Start of EXTRACT TO READ

From the ways that Liang though while the traditional culture of Imperial China crumbled about him, from the constructions he put on thoughts that had been expressed in other times or places, Levenson hoped to extract insights on the dilemmas faced when cultures clash. When he stated the thesis of his work in his introduction, Levenson set up the dialectic that expressed those dilemmas as dynamic forces withing the individual and his society:

Every man has an emotional commitment to history and an intellectual commitment to value and tries to make these commitments coincide...Chinese had loved their civilization not only because they were born into it but because they thought it good. In the nineteenth century, however, history and value were torn apart in many Chinese minds.

The crisis came when a moribund Confucianism found its links to the realities around those who treasured it becoming more and more tattered. And for Levenson, the record of Liang's attempts to reconcile his intellectual alienation with his emotional bonds to Confucianism was the record of the death of that tradition.

Unfortunately Levenson's era was fraught with tensions which conspired to make his asking any questions extremely difficult. In the early fifties Levenson, like Liang, found himself caught in an objectionable political current that swept him along against his will. His association at Harvard with Fairbank, then suspected by the McCarran Committee of having something to do with Communists at home and abroad, aroused the suspicion of California's loyalty-oath-bearing legislators that Levenson, too, might harbor secret Communist sympathies. Further outcry arose after Levenson's first interview with the University of California in 1949, when he is supposed to have answered the question "How did the United States lose China?" by responding, "I never knew that we owned China." His appointment to Berkeley's faculty ultimately had to be quietly hidden within the university's budget.

Once safely ensconced at Berkeley, Levenson was greeted by a critical response to his first work that ranged from bland encouragement to outright viciousness. The radical nature of Levenson's work--his relativism, his concern for the context and social bases for thought and his use of dialectics evoked the wrath of the senior American Sinologist then writing, Arthur Hummel. Hummel wrote that Levenson was merely "out to get his man," and that the book "really tells us more about the wayward, corrosive thinking of our time than it does about ... 'the first mind of new China.'"

End of EXTRACT TO READ

* TASKS TO CARRY OUT *
a) In the passage on Levenson, who was the senior American Sinologist angered by Levenson's first work?
b) Rewrite everything in the passage on Levenson from "From the ways" down to "many Chinese minds.", substituting "culture" for "civilization".
c) Pick up the passage on Levenson after its last sentence and carry it on.

Start of ENTRIES PROVIDED

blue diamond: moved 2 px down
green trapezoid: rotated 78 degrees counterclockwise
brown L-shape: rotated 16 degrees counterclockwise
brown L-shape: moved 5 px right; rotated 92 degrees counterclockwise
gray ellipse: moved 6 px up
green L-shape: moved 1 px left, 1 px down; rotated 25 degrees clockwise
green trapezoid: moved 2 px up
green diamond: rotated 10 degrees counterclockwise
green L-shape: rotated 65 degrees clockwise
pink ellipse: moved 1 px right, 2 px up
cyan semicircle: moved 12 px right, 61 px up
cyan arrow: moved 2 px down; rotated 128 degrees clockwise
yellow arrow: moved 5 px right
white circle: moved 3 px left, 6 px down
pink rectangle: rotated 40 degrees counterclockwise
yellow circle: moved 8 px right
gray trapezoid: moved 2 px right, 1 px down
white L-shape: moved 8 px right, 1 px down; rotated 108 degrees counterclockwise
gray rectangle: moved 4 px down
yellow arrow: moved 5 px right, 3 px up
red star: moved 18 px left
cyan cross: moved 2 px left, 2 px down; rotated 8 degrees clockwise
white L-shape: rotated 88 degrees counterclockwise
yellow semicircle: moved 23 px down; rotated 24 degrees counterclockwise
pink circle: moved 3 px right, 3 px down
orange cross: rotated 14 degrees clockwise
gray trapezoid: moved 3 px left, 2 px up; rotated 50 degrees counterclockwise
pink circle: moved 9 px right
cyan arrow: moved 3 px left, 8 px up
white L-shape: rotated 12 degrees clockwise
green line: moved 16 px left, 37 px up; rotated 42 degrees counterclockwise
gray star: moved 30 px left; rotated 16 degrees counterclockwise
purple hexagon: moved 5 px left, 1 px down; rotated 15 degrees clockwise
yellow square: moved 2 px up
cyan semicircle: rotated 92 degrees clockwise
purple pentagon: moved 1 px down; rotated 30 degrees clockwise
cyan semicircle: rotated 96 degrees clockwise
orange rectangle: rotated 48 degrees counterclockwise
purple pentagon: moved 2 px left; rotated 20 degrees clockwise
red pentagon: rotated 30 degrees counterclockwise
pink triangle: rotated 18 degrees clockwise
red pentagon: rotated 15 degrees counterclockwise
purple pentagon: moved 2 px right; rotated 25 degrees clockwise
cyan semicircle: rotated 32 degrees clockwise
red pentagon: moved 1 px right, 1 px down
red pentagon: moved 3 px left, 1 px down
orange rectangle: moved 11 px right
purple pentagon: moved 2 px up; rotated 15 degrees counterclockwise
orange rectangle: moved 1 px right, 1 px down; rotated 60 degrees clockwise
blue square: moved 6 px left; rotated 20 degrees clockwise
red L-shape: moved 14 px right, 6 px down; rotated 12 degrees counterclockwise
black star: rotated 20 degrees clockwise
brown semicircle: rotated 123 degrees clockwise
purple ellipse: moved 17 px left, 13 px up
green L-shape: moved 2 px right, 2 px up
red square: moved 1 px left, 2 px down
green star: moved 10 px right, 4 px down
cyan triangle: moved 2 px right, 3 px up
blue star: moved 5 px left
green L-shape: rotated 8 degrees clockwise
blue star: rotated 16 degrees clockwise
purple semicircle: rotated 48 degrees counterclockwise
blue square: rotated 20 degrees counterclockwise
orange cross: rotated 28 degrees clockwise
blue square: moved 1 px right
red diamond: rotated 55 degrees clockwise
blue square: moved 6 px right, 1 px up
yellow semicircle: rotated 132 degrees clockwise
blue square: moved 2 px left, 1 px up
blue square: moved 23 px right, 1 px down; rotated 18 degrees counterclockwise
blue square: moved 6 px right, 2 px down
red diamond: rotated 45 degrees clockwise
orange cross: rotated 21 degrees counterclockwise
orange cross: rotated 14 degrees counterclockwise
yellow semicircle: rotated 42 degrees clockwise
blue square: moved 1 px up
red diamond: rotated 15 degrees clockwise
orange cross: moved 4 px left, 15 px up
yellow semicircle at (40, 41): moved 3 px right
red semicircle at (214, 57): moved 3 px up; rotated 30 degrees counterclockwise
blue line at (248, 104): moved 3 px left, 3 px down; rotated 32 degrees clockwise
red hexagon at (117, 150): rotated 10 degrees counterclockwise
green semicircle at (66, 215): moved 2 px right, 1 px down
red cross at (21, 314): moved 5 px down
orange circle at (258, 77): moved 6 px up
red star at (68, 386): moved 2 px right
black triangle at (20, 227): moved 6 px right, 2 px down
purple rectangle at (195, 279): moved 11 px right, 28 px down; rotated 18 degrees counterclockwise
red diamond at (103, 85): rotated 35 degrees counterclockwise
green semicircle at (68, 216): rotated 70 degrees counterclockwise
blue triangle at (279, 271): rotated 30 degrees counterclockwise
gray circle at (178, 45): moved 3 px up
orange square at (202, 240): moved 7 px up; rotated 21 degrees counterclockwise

End of ENTRIES PROVIDED

* EXPECTED OUTPUTS *
a) Arthur Hummel

b)
From the ways that Liang though while the traditional culture of Imperial China crumbled about him, from the constructions he put on thoughts that had been expressed in other times or places, Levenson hoped to extract insights on the dilemmas faced when cultures clash. When he stated the thesis of his work in his introduction, Levenson set up the dialectic that expressed those dilemmas as dynamic forces withing the individual and his society:

Every man has an emotional commitment to history and an intellectual commitment to value and tries to make these commitments coincide...Chinese had loved their culture not only because they were born into it but because they thought it good. In the nineteenth century, however, history and value were torn apart in many Chinese minds.

c)
Levenson's later work, though often highly praised, remained a focus for controversy, some of which persists in scholarly journals today. The implications of his method and vision, what he expected of the historian placed heavy demands on those who wrote (and read) history, demands that became clearer as he completed his largest work, Confucian China and its Modern Fate.

In this trilogy, history and value remain central themes. The first volume of the trilogy picks up where Liang Ch'i-ch'ao left off, taking "the problem of intellectual continuity," the persistence of ideas in changing contexts in space and time, to a society-wide level. No longer tied to the life of a single man, Levenson dispensed with conventions of narrative history, choosing instead to write three books as a web, jumping centuries and cultures to find the comparisons that would treat the same theme from a myriad of settings. From treating crises of intellectuals in an intellectual system, in the second volume Levenson moved to the crises of intellectuals within institutions--the monarchy and the bureaucracy.

The third volume resolves the lines of tension between ideas and individuals, individuals and institutions, with an exploration of how a culture lays its ghosts to rest--how the past beomes history. Levenson wrote, after the fact

In my concluding volume, I felt, if I could grasp what it means to say that the historical lacks significance, I could attribute to that stubbornly phenomenal human record the significance which the classic [western] poetry/history idealistic condenscension would strip from it. And so I wrote the history of how something became history, as modern men became modern in making their past past, while keeping it or restoring it us theirs.